God damn her. I’d come here for help, not to get sold out by her. ‘Shira.’ I closed the last few steps between us from the entrance to the edge of the water, dropping down in a crouch next to her, lowering my voice. ‘If you tell Kadir I’m part of—’ I caught the words back before I said them out loud. ‘—what you know,’ I said carefully, eyes darting towards a girl who’d just surfaced near us in the water. ‘I swear to God, Shira, if you breathe a word, I’ll—’ I scrambled for something to threaten her with, just like the bargaining games we used to play in Dustwalk. She wouldn’t tell her mother I’d been out all night with Tamid and I wouldn’t tell her father she’d been in the stables letting Fazim get his hands under her clothes.

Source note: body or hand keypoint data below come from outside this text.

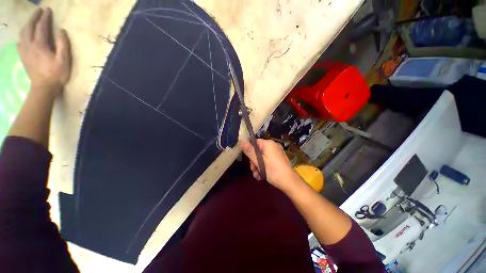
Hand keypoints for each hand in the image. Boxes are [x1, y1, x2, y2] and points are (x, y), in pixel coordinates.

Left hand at [18, 8, 71, 94]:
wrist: (43, 88)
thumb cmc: (56, 74)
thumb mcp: (64, 60)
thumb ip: (63, 45)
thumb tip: (61, 30)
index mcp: (40, 45)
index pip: (41, 27)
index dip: (45, 17)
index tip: (48, 10)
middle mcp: (30, 45)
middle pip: (29, 27)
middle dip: (34, 17)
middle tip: (39, 11)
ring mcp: (25, 51)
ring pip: (23, 33)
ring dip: (27, 24)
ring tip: (31, 20)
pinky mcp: (23, 56)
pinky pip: (20, 42)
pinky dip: (22, 36)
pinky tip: (25, 35)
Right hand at [241, 139, 299, 191]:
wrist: (289, 182)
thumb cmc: (273, 171)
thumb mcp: (259, 161)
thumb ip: (250, 151)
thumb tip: (242, 141)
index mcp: (268, 144)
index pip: (255, 142)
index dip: (250, 151)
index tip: (249, 160)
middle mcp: (273, 146)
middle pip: (258, 150)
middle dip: (254, 161)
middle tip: (253, 170)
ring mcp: (276, 152)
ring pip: (262, 156)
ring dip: (257, 165)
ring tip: (257, 175)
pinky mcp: (278, 158)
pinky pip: (267, 159)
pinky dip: (263, 166)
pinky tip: (261, 175)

Only this wasn’t Dustwalk any more, and if she told on me, I’d get more than a switch to t
he back – I’d get myself, and probably a few hundred other people, killed. And then it slipped out: ‘I’ll just have to go ahead and tell him that kid of yours isn’t his.’
Shira’s whole face went still.
‘Oh, God.’ The truth of my own words hit me. ‘The baby isn’t the Sultim’s.’
‘Keep your voice down,’ Shira hissed. Across the baths, one of the girls surged out of the water with a scream of triumph, her fist fastened around the ruby, tight as a noose. She kicked her way to the edge of the pool, showing the red stone proudly to Kadir, who leaned down to steal a kiss from her. She dropped the ruby into a small pile of colourful jewels on the side of the baths, keeping it separate from the piles of the other girls. When they were done, the Sultim would set their prizes into a necklace and gift it to them. It was like watching children play a game. Only the games in this harem could end with losing your head. The Sultim pulled another small yellow diamond from his dwindling pile.
‘What the hell were you thinking?’ Infidelity meant death in the harem – even I knew that. It had happened to Ahmed’s mother when she gave birth to Delila. And it had happened to other women, too; there were countless stories, too many to ignore. Men who slipped into the harem without permission. Servants, princes who were not heirs … in every single tale it cost everyone involved their lives. Shira was a lot of things, but stupid wasn’t one of them.
‘I wanted to survive.’ Shira’s fingernails clicked dully against the tiles at the edge of the bath. I realised they’d been filed down low. She always used to keep them longer in Dustwalk. ‘You left me and Tamid to die in Dustwalk so you could stay alive.’
She said Tamid’s name different from how she used to back in Dustwalk. It didn’t stick to the roof of her mouth with disdain. I supposed whatever they’d gone through together was the sort of thing that was bound to turn you into allies.
‘Is Tamid the one who—’ I started, already dreading the answer.